Dynamic Mechanical and Charlesby-Pinner Analyses of Radiation Cross-Linked Ethylene-Vinyl Acetate Copolymer (EVA).

The properties of EVA copolymers with various vinyl acetate (VA) contents were compared, with EVA 206 (6 wt.% VA) and EVA 212 (12 wt.% VA) having the same melt flow indices of 2 g/10 min. The impact of electron irradiation at levels of 60, 120, and 180 kGy was studied. Four testing methods were employed as follows: wide-angle X-ray diffraction (WAXD); differential scanning calorimetry (DSC); dynamic mechanical analysis (DMA), using a high-temperature frequency sweep at 150 °C; and gel content analysis. The amount of crystalline phase was determined by WAXD and DSC. Copolymers with a higher VA content (EVA 212) had lower crystallinity. The increase in the amorphous phase allows for the greater movement of radicals, enabling them to react and form cross-links. The effects of the VA content, radiation dose, and frequency on dynamic mechanical properties were investigated by DMA. The DMA analysis focused on the shear storage modulus G', damping factor tanδ, and complex viscosity η*. After irradiation, the damping factor tanδ decreased with an increasing VA content, indicating improved elasticity and a higher degree of cross-linking.
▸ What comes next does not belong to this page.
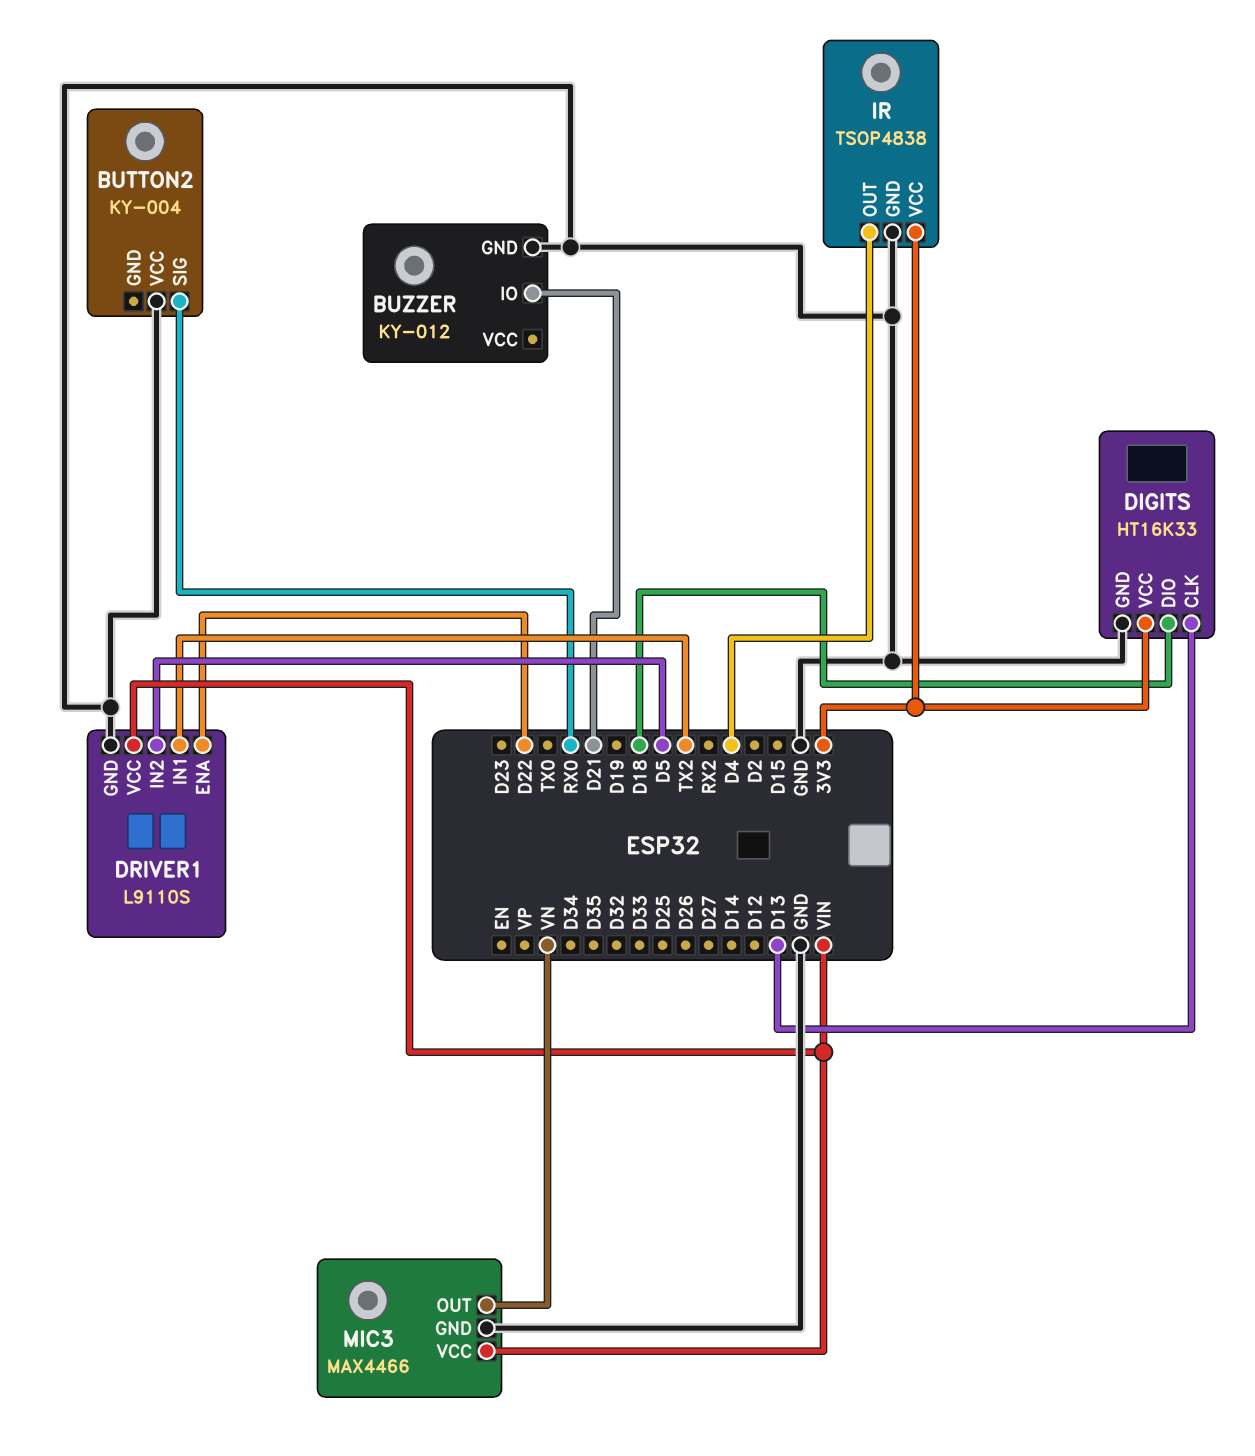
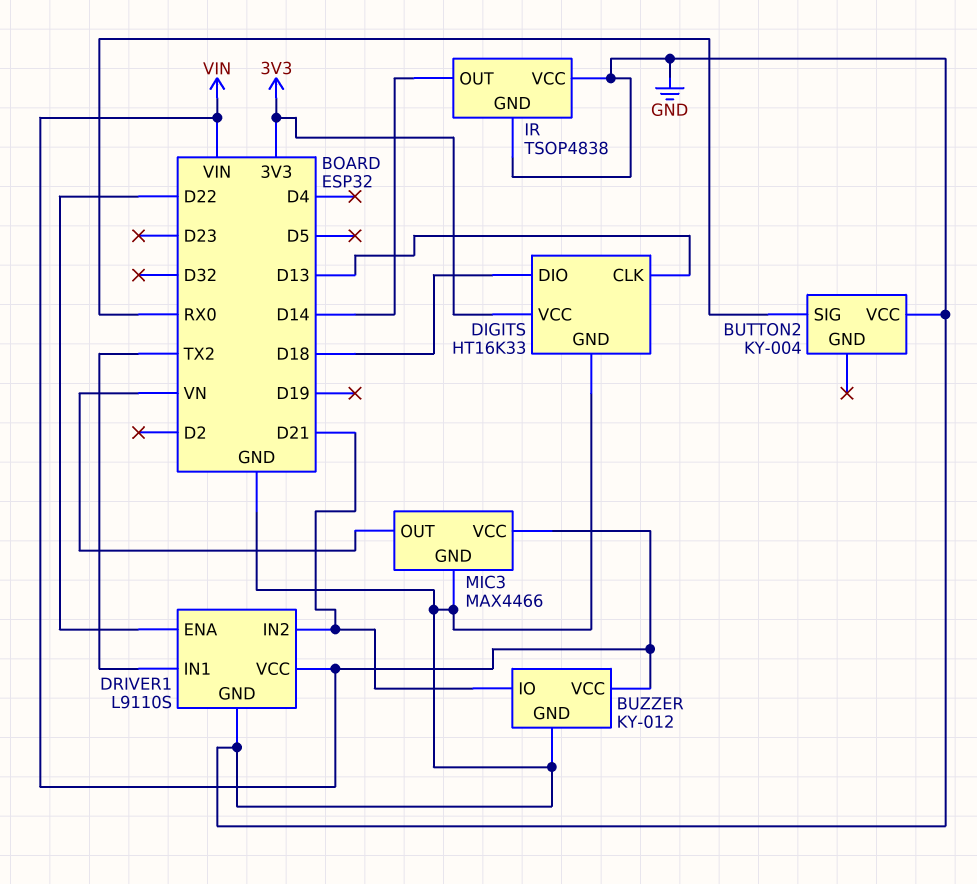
BUZZER pin VCC: none -> VIN
DRIVER1 pin IN2: D5 -> D21
IR pin OUT: D4 -> D14
IR pin VCC: 3V3 -> GND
A gel content analysis was used to calculate the parameters of the Charlesby-Pinner and Charlesby-Rosiak equations, which help with the determination of the relationship between cross-linking and chain scission. The ratio of cross-linking to scission G(X)/G(S) was higher for the EVA with a higher VA content (EVA 212). Due to a higher VA content (12 wt.%), EVA 212 exhibits more efficient network formation.